=== WHAT IS EXPECTED ===
Count, in the listing that follows, every line containing the word "bottes". Give the number by itself.

=== DATASET RECORDS ===
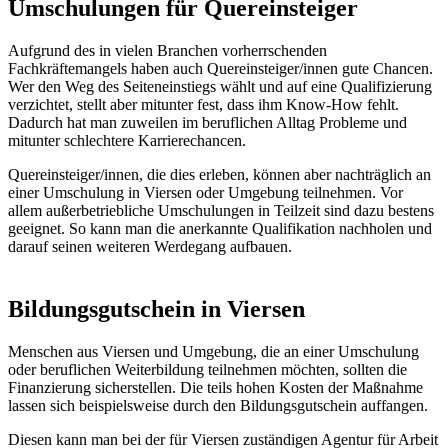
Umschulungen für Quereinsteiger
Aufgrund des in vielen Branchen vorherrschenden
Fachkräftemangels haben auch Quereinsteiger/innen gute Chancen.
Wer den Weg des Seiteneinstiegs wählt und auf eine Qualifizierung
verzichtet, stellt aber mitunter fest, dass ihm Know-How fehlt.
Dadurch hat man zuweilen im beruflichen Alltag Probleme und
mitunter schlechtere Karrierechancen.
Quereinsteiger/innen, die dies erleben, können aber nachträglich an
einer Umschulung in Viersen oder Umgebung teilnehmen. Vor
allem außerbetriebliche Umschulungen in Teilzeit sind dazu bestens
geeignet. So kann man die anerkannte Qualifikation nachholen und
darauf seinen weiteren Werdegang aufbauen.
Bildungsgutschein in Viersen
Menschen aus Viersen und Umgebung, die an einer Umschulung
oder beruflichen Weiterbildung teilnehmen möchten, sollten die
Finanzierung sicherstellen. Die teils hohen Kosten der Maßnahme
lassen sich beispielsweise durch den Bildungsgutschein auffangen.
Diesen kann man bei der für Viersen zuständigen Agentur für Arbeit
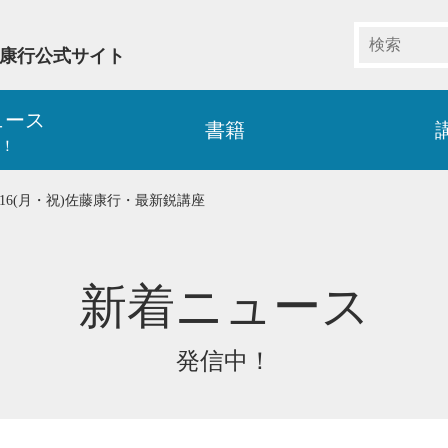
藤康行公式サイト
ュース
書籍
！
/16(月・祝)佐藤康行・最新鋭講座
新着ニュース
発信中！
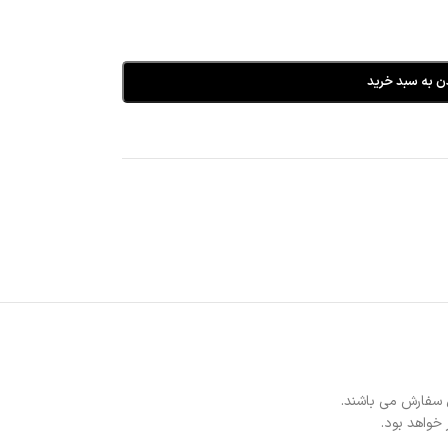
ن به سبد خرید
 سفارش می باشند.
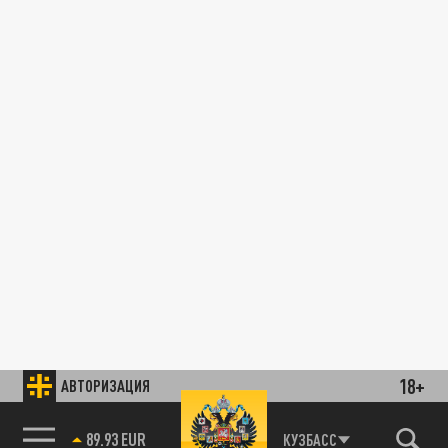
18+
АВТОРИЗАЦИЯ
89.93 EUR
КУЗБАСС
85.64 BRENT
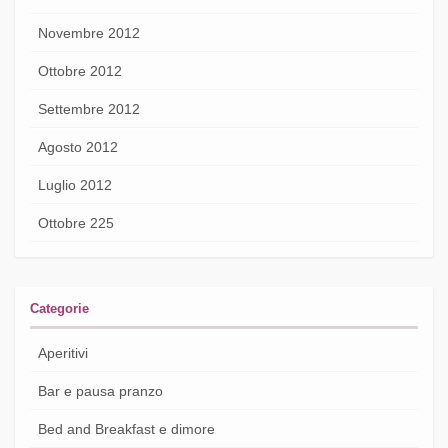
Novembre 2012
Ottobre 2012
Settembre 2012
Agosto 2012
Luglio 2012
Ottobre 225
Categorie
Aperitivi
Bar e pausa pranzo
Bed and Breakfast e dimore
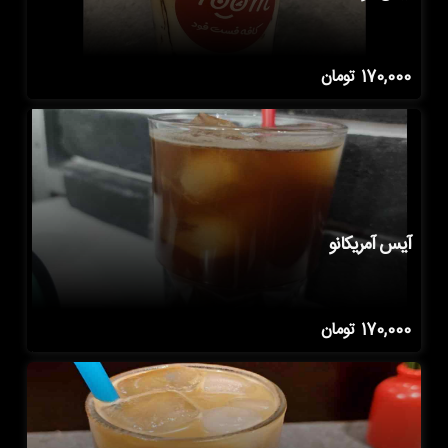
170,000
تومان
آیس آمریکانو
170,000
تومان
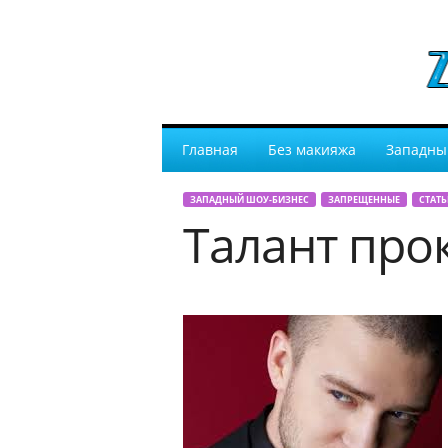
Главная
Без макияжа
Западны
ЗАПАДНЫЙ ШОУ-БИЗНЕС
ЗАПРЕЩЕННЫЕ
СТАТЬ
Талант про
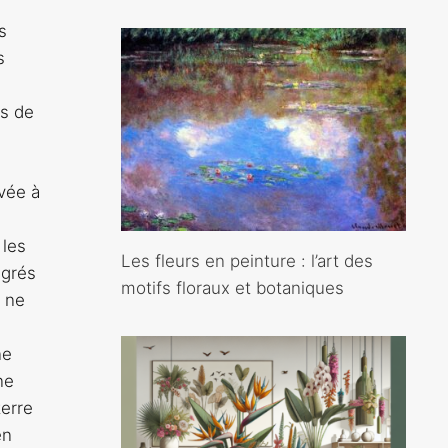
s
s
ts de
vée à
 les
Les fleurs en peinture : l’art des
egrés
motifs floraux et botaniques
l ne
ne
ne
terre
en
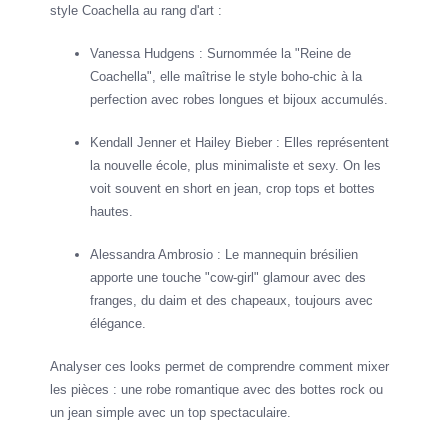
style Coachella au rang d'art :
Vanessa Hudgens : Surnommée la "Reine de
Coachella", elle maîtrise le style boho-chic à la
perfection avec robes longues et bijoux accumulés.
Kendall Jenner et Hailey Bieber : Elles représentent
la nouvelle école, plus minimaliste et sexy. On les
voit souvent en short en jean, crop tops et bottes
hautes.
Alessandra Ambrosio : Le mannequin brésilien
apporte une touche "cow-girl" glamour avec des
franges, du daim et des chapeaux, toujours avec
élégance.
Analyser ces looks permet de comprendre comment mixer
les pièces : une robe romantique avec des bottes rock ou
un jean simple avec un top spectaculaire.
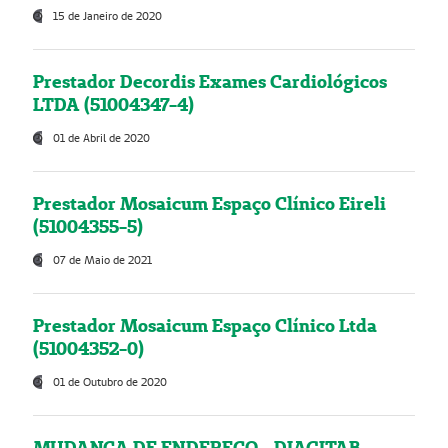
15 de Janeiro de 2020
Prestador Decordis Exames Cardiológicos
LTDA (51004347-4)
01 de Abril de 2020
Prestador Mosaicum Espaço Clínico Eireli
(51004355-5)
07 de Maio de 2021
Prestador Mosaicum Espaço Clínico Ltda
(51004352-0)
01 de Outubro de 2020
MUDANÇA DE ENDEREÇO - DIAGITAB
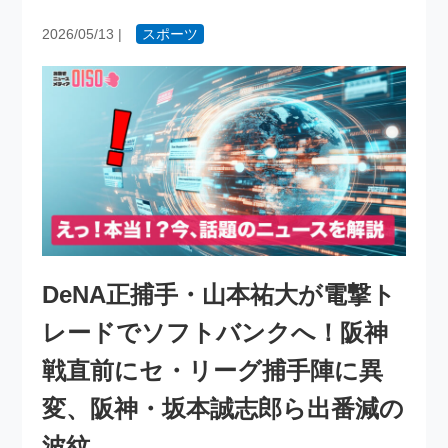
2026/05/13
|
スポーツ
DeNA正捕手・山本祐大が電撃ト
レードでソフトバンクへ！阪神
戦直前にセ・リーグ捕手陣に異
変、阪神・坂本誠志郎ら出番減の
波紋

=== RESPONSE TO THIS TASK ===
2